I've mentioned before that Mr. Bunny is an optimist. What with my considerably more cautious attitude, this is making for some interesting attempts to talk about ye olde embryo. I mean, mainly we're both too scared to mention anything beyond the ultrasound, and you can only have so many conversations that go, I hope our baby doesn't die! I also hope that! But when we do discuss the topic, he keeps saying things that make me want to reply with a depressing piece of information. (E.g., Him: That third beta is so great! In My Head: Yes, but plenty of people have rising betas and then miscarry.) Thus far, I've been biting my tongue.
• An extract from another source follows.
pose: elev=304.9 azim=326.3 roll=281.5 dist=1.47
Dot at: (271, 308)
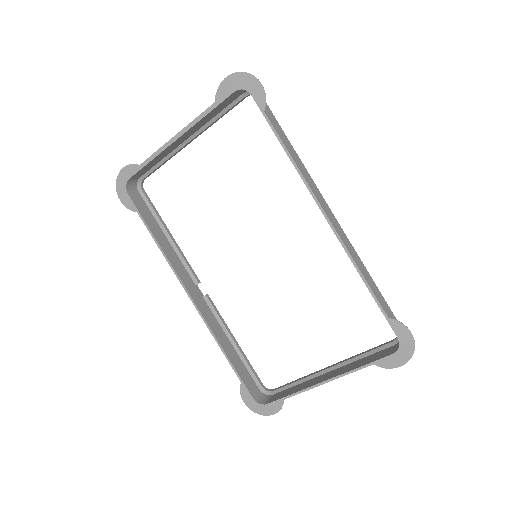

I figure if he can be happy, why get in his way? But I do worry that he won't be prepared if things go south. And, selfishly, that he won't be ready to support ME. Or maybe that he'll be all we got pregnant once, we can do it again! while I'm being all I can't fathom living. A good solution would be for me to not miscarry, huh?
I'm partly sorry my clinic doesn't scan for a gestational sac--it would be cool to have a little more information sooner rather than later. On the other hand, I'm grateful that, God willing, I'll get to go to this conference and take my Big Career Step in a state of ignorance. Because trying to put on a brave show of professionalism while utterly devastated...well, many of you know all too well how undesirable that is.
Speaking of which, I leave on Tuesday. The google embargo is still in place, so I can't research the dangers of flying early in pregnancy. Can you guys reassure me that it will be fine? I asked Nurse Idiot and she said it wasn't an issue, but with a particular note of uncertainty in her voice that I have learned means, I don't know what I'm talking about.